**Challenge**
Copy out everything from the line containing "collectors: G. A. Schweinfurth (herbarium)" down to the last line of the rows, keeping each line unchanged and including both ends.

###

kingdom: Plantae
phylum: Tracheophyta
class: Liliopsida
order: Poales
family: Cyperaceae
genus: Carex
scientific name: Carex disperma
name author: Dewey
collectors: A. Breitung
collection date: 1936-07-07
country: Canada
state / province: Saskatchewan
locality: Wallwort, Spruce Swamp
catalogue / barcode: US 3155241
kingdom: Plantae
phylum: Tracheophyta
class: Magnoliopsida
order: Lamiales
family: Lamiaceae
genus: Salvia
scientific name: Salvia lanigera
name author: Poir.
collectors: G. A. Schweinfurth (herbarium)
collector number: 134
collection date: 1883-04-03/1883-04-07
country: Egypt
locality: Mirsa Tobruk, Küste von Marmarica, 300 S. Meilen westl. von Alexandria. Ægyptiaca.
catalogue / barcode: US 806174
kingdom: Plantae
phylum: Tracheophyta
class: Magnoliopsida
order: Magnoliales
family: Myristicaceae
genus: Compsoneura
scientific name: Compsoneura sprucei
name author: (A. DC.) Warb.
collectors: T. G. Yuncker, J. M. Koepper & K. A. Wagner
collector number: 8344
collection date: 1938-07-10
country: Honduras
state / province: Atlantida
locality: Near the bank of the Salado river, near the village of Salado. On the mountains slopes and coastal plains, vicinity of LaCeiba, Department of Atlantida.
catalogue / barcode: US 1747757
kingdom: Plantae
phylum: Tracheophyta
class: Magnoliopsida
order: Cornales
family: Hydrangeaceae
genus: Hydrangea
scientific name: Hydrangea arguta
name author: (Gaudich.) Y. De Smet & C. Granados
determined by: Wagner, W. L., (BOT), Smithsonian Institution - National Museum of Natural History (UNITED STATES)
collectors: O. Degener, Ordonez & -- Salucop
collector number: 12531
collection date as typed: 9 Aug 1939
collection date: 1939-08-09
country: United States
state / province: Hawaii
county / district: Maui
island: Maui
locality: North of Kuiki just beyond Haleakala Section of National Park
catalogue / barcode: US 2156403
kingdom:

###

**Finished task**
collectors: G. A. Schweinfurth (herbarium)
collector number: 134
collection date: 1883-04-03/1883-04-07
country: Egypt
locality: Mirsa Tobruk, Küste von Marmarica, 300 S. Meilen westl. von Alexandria. Ægyptiaca.
catalogue / barcode: US 806174
kingdom: Plantae
phylum: Tracheophyta
class: Magnoliopsida
order: Magnoliales
family: Myristicaceae
genus: Compsoneura
scientific name: Compsoneura sprucei
name author: (A. DC.) Warb.
collectors: T. G. Yuncker, J. M. Koepper & K. A. Wagner
collector number: 8344
collection date: 1938-07-10
country: Honduras
state / province: Atlantida
locality: Near the bank of the Salado river, near the village of Salado. On the mountains slopes and coastal plains, vicinity of LaCeiba, Department of Atlantida.
catalogue / barcode: US 1747757
kingdom: Plantae
phylum: Tracheophyta
class: Magnoliopsida
order: Cornales
family: Hydrangeaceae
genus: Hydrangea
scientific name: Hydrangea arguta
name author: (Gaudich.) Y. De Smet & C. Granados
determined by: Wagner, W. L., (BOT), Smithsonian Institution - National Museum of Natural History (UNITED STATES)
collectors: O. Degener, Ordonez & -- Salucop
collector number: 12531
collection date as typed: 9 Aug 1939
collection date: 1939-08-09
country: United States
state / province: Hawaii
county / district: Maui
island: Maui
locality: North of Kuiki just beyond Haleakala Section of National Park
catalogue / barcode: US 2156403
kingdom:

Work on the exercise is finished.